The latest victims of the Accellion breach.
The repercussions of last summer’s breach of Accellion’s file transfer service are still rippling through the cloud services provider’s many clients, and MSSP Alert offers a regularly updated overview of the incident, including details on the vulnerabilities that caused the breach and an ever-growing list of the entities impacted. GovInfo Security reports that the US Department of Health and Human Services’ HIPAA Breach Reporting Tool website has been notified of several additions to the list of victims, including two health insurance providers: HealthNet (who recently filed a lawsuit against Accellion for the breach) and California Health & Wellness. The University of California announced last week that the school had also been compromised in the breach, and Berkeley News reports that campus community members are being advised to sign up for credit monitoring services in case their data was stolen.
Comment on the Broward County school district ransomware incident.
Eddy Bobritsky, CEO of Minerva Labs commented on the gangland demand for an utterly unrealistic $40 million in an extortion attempt against Broward County, Florida, schools.

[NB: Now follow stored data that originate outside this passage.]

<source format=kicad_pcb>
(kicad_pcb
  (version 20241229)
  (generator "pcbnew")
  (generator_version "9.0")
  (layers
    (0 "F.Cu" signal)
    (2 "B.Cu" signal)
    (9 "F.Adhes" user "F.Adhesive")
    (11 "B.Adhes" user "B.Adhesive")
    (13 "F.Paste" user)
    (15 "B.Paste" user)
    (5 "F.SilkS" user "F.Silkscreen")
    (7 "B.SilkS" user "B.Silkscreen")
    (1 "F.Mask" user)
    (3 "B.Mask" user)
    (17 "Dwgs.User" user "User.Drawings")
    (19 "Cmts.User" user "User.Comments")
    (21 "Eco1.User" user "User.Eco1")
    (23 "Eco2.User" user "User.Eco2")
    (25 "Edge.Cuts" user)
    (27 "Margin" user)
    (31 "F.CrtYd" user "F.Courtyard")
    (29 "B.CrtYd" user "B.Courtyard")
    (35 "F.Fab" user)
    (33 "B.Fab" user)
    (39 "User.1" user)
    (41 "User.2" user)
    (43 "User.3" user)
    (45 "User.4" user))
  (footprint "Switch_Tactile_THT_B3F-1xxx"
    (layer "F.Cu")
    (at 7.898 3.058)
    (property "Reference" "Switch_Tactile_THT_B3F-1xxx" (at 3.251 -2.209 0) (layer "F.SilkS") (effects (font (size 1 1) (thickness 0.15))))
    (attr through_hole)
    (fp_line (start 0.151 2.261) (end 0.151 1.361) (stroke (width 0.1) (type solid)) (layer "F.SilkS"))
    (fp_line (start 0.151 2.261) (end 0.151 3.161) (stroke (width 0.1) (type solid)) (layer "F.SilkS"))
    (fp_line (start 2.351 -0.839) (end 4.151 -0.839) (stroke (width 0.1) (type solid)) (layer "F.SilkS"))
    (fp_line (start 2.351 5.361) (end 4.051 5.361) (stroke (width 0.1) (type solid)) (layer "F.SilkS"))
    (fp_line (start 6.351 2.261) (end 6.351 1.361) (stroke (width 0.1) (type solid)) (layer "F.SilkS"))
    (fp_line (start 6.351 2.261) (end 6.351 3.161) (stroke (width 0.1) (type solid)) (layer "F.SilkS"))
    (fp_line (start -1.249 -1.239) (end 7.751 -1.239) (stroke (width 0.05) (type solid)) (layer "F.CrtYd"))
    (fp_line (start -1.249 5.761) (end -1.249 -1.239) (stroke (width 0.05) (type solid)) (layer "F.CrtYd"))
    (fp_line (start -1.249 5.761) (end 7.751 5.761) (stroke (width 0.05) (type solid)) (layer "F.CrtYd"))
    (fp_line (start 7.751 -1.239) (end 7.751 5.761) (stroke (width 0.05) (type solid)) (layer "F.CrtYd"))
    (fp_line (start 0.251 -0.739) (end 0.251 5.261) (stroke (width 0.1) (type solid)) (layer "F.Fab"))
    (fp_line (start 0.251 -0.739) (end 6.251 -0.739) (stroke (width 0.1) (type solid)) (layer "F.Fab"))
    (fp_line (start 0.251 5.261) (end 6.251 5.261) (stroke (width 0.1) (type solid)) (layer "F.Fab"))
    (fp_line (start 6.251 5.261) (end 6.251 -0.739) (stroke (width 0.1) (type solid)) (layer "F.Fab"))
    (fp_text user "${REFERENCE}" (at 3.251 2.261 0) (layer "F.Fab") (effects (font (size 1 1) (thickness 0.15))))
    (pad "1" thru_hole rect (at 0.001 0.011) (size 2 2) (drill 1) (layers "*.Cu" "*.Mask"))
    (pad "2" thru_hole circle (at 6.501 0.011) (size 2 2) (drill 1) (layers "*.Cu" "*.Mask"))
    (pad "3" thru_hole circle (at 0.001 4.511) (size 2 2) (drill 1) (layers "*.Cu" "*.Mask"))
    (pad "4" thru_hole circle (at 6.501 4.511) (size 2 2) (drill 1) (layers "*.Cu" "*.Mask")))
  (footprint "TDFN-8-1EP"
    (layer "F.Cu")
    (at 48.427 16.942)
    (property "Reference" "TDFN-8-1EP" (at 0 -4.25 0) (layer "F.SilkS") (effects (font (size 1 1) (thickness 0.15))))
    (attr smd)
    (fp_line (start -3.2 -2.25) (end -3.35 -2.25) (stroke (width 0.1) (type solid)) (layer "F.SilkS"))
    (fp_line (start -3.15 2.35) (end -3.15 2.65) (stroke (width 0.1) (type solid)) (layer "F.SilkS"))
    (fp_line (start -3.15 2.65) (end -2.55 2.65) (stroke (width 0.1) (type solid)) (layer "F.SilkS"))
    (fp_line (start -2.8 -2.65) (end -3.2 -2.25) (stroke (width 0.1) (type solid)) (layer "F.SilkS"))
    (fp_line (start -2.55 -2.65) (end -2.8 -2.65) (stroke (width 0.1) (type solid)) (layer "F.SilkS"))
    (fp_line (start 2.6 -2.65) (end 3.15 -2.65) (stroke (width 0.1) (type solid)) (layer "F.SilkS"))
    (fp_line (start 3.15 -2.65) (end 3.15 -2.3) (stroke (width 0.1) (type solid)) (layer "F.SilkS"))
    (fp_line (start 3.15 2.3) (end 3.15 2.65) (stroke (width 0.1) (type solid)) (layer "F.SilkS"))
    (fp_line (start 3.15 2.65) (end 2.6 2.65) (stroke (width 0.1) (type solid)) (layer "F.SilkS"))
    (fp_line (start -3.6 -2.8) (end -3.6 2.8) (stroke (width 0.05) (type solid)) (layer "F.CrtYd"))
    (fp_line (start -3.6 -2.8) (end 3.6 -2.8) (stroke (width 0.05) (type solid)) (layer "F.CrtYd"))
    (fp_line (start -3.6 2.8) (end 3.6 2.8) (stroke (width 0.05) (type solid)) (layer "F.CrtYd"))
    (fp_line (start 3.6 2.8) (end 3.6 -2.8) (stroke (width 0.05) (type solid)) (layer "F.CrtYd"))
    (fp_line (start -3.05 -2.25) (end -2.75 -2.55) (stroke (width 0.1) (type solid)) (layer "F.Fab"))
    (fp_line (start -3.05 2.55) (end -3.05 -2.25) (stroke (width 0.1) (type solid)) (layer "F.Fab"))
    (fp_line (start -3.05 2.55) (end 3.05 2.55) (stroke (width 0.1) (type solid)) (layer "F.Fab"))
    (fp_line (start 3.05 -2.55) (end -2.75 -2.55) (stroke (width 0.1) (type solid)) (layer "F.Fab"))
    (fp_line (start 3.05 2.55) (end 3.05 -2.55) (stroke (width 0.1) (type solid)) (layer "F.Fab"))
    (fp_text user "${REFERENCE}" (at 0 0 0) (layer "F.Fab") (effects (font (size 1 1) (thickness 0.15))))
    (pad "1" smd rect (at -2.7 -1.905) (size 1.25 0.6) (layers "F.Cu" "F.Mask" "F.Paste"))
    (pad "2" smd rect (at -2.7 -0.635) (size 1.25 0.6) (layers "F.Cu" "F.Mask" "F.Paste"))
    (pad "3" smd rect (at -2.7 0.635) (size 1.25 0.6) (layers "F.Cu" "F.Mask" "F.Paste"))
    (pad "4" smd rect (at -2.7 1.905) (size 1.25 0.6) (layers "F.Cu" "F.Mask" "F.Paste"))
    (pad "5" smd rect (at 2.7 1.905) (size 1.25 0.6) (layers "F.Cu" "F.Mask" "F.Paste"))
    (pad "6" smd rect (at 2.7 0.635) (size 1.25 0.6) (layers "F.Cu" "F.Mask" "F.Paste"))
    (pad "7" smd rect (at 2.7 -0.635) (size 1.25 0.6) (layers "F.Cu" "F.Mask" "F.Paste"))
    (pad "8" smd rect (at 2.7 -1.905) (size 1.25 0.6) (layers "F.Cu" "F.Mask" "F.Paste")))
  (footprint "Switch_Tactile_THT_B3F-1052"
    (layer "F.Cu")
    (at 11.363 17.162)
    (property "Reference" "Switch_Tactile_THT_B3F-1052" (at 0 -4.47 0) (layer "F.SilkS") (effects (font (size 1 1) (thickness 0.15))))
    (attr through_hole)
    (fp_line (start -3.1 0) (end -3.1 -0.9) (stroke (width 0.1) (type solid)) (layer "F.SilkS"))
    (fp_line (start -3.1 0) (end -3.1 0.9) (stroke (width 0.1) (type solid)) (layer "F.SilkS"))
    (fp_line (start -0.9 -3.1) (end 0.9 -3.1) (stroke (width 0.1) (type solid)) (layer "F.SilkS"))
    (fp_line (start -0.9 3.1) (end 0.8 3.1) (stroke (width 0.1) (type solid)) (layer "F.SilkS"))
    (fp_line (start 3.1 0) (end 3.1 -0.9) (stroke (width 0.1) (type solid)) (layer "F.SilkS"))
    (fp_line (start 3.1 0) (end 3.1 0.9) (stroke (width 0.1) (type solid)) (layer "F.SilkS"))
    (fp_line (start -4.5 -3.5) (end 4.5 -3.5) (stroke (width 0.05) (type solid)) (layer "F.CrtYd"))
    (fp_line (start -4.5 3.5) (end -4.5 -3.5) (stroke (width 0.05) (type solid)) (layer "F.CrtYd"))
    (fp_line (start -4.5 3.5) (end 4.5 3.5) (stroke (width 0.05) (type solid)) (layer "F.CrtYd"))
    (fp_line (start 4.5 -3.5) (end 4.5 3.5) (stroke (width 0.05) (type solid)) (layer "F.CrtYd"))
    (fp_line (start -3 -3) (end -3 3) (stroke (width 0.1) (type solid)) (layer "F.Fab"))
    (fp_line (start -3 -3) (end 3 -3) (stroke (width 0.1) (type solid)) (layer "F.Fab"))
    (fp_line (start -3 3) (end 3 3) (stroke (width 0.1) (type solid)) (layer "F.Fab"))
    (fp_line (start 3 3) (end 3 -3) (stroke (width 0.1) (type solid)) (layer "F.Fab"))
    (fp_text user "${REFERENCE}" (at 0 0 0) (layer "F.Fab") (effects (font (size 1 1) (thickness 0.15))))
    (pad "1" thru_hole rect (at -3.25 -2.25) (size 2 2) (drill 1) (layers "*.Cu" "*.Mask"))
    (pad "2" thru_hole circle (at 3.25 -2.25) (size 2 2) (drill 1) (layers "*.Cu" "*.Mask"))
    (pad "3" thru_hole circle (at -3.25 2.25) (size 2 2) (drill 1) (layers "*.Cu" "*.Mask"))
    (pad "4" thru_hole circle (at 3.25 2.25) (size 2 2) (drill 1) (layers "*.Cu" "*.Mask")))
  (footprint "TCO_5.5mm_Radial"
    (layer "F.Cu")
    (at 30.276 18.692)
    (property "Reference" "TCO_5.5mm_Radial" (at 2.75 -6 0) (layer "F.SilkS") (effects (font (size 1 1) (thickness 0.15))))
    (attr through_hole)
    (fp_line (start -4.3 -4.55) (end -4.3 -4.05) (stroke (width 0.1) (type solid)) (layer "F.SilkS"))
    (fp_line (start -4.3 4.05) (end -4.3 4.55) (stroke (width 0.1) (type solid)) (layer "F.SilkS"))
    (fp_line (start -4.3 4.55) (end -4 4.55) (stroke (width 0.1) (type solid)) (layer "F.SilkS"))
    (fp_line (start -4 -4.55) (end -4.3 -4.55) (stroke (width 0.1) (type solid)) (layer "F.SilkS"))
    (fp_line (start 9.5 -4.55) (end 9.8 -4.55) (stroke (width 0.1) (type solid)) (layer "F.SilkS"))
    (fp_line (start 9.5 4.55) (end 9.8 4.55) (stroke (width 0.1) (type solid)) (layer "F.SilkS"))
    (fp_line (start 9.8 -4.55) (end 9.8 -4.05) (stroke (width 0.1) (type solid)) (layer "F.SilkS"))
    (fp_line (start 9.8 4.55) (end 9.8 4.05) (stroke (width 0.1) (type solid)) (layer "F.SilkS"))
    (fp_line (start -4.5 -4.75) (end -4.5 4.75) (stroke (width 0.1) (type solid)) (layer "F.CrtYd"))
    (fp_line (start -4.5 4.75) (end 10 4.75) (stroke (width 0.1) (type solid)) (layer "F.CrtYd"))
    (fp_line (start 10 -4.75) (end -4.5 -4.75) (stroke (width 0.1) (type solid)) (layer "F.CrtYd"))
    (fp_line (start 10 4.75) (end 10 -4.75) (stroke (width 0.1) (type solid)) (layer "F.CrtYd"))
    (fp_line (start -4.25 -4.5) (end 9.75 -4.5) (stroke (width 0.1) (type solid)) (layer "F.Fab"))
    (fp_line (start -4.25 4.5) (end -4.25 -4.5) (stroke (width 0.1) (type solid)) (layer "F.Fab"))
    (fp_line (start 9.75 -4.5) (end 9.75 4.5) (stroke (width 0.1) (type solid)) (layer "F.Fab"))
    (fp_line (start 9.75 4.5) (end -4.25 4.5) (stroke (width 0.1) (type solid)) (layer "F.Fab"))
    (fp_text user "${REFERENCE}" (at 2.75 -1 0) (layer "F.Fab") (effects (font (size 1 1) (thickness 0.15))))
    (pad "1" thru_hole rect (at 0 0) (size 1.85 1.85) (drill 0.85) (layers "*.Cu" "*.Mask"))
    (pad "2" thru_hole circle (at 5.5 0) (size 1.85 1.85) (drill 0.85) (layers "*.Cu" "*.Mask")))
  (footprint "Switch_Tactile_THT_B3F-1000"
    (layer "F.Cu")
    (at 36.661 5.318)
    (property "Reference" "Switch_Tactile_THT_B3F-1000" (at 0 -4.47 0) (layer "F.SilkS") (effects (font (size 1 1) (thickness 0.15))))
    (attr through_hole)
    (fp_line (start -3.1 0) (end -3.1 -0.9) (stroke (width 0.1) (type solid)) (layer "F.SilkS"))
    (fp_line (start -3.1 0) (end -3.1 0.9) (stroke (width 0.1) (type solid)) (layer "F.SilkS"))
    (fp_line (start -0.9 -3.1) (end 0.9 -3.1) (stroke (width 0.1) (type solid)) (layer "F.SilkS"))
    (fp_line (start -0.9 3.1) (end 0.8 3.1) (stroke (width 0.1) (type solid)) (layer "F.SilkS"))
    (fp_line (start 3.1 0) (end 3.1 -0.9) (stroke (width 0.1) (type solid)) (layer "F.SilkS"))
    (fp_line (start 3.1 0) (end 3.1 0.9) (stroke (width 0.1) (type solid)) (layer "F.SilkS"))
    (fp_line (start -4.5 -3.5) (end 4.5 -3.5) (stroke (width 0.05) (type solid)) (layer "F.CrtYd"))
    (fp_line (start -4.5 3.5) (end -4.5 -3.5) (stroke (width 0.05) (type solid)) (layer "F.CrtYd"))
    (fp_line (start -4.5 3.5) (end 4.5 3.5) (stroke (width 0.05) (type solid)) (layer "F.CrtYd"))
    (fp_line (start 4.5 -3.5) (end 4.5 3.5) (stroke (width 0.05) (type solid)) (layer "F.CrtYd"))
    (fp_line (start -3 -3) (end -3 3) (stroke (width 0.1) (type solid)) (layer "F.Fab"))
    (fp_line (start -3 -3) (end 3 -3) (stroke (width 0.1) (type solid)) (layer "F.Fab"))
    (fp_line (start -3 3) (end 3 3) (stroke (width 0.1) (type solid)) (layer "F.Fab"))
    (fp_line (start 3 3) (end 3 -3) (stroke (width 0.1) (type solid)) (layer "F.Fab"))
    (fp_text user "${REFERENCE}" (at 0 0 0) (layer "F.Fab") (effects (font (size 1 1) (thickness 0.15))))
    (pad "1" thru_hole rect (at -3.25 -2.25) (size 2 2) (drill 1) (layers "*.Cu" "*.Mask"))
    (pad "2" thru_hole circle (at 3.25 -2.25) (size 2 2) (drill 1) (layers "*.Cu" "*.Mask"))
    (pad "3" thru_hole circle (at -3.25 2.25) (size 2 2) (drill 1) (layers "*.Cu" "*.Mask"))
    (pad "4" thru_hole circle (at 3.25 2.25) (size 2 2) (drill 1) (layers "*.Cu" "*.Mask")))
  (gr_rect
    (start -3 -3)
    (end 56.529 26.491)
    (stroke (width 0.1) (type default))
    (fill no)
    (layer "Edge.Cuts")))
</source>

"Ransomware groups are continuing with the trend of data theft in addition to encryption. Devious ransomware operators understand that they can gain an edge in ransom negotiation by threatening not only to lock corporate data, but to leak it as well. Virtually all big ransomware groups have started leak sites where stolen data is published and unpaying victims are shamed.
"This is just another case demonstrating the major problem of ransomware attacks that are increasing more and more. It doesn’t matter if you are Public School, a contractor dealing with sensitive military data, or a small business with personal clients data, they are all target for this kind of attacks.
"This is another example demonstrate the importance for organization to protect themselves before the attack, no matter the organization type or size. This also shows why it is important not to relay only on detection and response solutions that were never built to prevent threats from execution, they build to detect them first."
We'll add that victims have little to no reassurance that the gangs will unlock and protect the data they've encrypted and stolen.